1位:ヤマダ電機、1兆6643億円(12.1%減)
2位:ビックカメラ、8120億円(15年8月期予想、2.1%減)
3位:エディオン、6912億円(9.8%減)
4位:ヨドバシカメラ、6515億円(5.7%減)
※非上場のため、6月24日付日経MJの推定値より
5位:ケーズホールディングス(HD)、6371億円(9.1%減)
14年4月に消費税が増税され、その直前に駆け込み需要が起こったため、その反動減で各社は軒並み売り上げを落として苦戦したことが見て取れる。

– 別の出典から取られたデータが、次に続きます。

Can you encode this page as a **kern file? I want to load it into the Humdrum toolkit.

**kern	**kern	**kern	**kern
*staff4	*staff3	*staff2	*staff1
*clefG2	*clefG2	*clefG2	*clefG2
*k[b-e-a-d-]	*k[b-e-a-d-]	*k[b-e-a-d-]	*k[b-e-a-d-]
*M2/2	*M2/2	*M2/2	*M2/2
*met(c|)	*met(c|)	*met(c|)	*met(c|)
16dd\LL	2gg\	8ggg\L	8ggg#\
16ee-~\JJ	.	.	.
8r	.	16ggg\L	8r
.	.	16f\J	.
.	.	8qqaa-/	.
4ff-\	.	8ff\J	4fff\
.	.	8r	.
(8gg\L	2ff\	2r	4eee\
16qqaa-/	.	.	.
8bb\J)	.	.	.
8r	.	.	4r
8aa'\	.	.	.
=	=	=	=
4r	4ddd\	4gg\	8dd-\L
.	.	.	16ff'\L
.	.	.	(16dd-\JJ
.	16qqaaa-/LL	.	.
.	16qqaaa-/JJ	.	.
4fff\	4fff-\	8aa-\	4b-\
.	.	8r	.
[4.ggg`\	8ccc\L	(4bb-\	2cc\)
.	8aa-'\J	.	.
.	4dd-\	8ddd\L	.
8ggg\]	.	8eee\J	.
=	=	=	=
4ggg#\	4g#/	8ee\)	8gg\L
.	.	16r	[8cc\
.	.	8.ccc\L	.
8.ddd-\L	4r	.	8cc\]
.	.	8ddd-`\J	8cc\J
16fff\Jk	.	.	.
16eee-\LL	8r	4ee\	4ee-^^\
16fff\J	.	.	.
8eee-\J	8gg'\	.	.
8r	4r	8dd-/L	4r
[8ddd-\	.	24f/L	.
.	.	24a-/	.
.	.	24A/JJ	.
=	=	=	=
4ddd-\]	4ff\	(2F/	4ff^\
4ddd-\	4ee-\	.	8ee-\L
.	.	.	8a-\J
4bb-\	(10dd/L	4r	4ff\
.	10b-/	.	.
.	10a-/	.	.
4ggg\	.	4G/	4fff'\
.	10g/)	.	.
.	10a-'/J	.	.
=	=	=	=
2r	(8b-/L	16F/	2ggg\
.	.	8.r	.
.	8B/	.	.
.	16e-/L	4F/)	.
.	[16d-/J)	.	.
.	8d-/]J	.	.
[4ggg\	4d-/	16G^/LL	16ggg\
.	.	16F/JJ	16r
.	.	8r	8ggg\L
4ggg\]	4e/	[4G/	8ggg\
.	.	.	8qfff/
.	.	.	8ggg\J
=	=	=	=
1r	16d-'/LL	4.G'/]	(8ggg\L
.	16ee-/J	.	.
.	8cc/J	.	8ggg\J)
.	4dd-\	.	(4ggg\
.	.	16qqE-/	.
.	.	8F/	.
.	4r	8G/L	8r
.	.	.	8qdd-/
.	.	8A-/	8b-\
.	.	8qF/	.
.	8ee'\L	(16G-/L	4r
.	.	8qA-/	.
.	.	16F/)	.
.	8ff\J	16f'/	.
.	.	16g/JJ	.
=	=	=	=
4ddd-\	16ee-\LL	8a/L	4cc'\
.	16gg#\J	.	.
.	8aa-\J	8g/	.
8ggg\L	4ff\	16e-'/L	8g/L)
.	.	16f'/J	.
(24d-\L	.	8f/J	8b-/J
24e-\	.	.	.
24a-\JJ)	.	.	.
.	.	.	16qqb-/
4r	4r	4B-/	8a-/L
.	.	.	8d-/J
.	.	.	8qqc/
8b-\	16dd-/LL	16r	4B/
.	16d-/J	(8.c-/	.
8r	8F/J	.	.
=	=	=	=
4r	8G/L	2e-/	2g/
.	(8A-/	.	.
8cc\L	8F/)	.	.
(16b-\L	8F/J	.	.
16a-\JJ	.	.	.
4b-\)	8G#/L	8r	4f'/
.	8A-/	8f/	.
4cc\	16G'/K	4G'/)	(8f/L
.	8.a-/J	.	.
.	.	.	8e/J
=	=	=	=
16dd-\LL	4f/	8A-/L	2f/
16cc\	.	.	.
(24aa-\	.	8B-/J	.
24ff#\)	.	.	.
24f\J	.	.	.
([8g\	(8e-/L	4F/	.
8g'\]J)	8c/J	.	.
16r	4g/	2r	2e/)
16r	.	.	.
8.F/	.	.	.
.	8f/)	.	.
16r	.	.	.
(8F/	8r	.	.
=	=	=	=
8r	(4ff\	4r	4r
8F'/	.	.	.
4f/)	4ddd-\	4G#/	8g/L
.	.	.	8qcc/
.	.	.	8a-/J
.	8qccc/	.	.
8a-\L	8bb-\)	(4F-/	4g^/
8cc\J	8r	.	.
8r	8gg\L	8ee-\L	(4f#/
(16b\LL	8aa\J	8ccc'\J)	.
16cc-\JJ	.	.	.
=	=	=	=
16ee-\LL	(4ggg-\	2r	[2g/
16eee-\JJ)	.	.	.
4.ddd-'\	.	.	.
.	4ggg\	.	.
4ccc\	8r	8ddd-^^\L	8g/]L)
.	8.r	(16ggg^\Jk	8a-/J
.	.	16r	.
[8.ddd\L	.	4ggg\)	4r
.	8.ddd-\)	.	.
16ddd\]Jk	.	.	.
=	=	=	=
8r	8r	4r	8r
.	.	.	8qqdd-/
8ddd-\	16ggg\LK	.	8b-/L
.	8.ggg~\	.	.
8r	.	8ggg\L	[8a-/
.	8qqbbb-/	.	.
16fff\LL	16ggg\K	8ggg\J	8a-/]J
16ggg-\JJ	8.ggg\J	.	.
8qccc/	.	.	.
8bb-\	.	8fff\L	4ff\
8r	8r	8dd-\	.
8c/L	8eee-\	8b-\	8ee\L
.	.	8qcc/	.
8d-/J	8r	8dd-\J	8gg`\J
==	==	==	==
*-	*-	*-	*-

ところが、上位5社を経常利益額で並べ直すと、順位が大きく動く。
※以下、社名、経常利益(対前年比増減)、売上高経常利益率
1位:ヨドバシカメラ、511億円(3.8%減)、7.8%
2位:ヤマダ電機、355億円(29.2%減)、2.1%
3位:ケーズHD、258億円(17.9%減)、4.0%
4位:ビックカメラ、205億円(14.6%減)、2.5%
5位:エディオン、111億円(25.3%減)、1.6%
ヤマダ、エディオン、ケーズHDは年商を1割前後下げたが、その結果として経常利益額は2~3割近く下げている。ビックカメラに至っては、売上高2.1%減に対して経常利益は14.6%下がる。ヨドバシ以外の4社の利益実現を「脆弱経営」だと非難するのは当たらないだろう。トップ(売上高)が減ればボトム(最終利益)が大きく減るというのはむしろ通常の出来事といえるからだ。
ここで注目されるのはヨドバシで、売上高を5.7%減らしたのに、経常利益は3.8%しか減らしていない。つまり売り上げ減のダメージを吸収している。しかも、他4社と比べて対売上高経常利益率の7.8%は際立って高く、前期の7.7%よりも改善している。
実はヨドバシは10年3月期以来、7~8%台の経常利益率を継続している。これは安値競争を繰り広げてきた家電量販大手の中で異彩を放つどころか、実に優れた経営実績を残してきた。ビジネスモデルの際だった強さを示してきたのがヨドバシカメラだ。